Profesor Dabashi dari Univ. Columbia: Taliban-baru Hadiah Amerika untuk Afghanistan


(Hamid Dabashi* adalah Guru Besar di Universitas Columbia. Dia telah mengajar dan menyampaikan kuliah di banyak universitas di Amerika Utara, Eropa, Arab, dan Iran. Telah menulis dua puluh lima buku dan ratusan artikel yang diterjemahkan dalam puluhan bahasa di dunia).
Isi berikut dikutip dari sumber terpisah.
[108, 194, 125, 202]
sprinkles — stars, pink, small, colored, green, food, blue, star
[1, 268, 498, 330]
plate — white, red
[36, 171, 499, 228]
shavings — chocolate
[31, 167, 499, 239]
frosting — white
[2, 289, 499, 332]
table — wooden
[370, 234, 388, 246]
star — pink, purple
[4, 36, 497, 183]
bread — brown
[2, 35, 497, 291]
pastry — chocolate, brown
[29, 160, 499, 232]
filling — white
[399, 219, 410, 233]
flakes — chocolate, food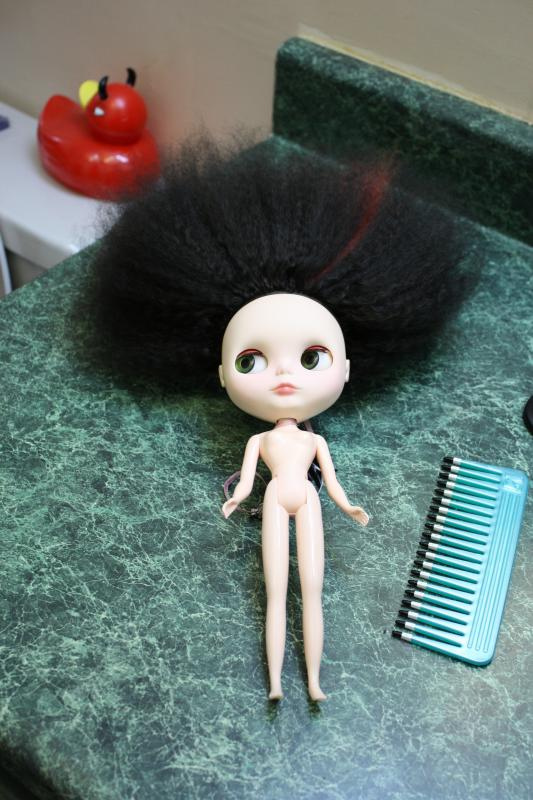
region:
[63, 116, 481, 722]
a doll with black hair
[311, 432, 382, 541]
left arm of a doll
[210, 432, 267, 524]
right arm of a doll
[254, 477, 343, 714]
the legs are long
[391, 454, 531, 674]
the comb is green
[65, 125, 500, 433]
the hair is black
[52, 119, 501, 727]
the doll is naked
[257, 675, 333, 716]
feet of the dall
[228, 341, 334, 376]
round eyes of the doll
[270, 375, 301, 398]
the mouth is pink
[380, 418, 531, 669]
a plastic comb on a counter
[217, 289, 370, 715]
a naked doll on a counter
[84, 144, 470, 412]
a doll with black hair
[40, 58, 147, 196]
a red rubber duck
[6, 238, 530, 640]
a green and black counter top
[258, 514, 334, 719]
a plastic dolls legs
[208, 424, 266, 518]
a plastic dolls arm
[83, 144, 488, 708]
a plastic doll with black hair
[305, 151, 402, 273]
a red streak in a dolls black hair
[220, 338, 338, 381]
a plastic dolls eyes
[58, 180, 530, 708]
doll laying on counter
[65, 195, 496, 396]
doll has a lot of hair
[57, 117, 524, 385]
dolls hair is black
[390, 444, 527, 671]
comb sitting on table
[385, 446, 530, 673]
comb on table is green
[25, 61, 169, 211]
rubber duck on tank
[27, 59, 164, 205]
rubber duck is red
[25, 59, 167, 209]
rubber duck looks mean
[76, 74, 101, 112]
duck's beak is yellow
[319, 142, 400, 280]
red streak in hair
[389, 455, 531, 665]
A blue comb with multiple teeth.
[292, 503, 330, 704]
The left leg of a white doll.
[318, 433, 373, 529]
The left white arm of a creepy doll.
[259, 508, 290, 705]
The right leg of a white doll.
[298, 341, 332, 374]
The left eye of a doll.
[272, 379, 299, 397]
The pink lips of a small doll.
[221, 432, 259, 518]
The right arm of a little female doll.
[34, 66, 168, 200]
A small red rubber duck with demonic horns.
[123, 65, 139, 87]
The left horn of a demon duck.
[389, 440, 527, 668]
Comb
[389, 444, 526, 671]
Light blue comb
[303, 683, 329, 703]
Right foot of a doll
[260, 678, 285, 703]
Left foot of a doll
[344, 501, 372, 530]
Right hand of a doll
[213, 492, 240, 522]
Left hand of a doll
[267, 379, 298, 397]
Mouth of a doll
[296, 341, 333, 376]
Right eye of a doll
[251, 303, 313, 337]
Forehead of a doll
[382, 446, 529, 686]
blue wide tooth comb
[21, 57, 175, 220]
red rubber duck with horns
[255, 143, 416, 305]
red streak in toy's hair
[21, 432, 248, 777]
green marbled counter top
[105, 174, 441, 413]
A doll with crazy hair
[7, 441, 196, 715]
A marble countertop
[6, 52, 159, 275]
A red duck with horns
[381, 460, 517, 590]
A blue and black brush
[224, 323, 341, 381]
A doll with green eyes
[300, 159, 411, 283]
A doll was red in its hair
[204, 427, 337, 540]
Something purple under the doll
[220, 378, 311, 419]
a doll with red lips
Taliban baru dan lebih baik: Hadiah perpisahan AS untuk Afghanistan.
Setelah menjanjikan demokrasi dan memberikan kekacauan, AS meninggalkan 'Pria Bangga' yang tidak dicukur untuk memerintah Afghanistan.

23 Agustus 2021

Serangan kilat Taliban yang membongkar 20 tahun neokon dan imperialisme liberal di Afghanistan juga menandai akhir yang tercela dari segala kepura-puraan.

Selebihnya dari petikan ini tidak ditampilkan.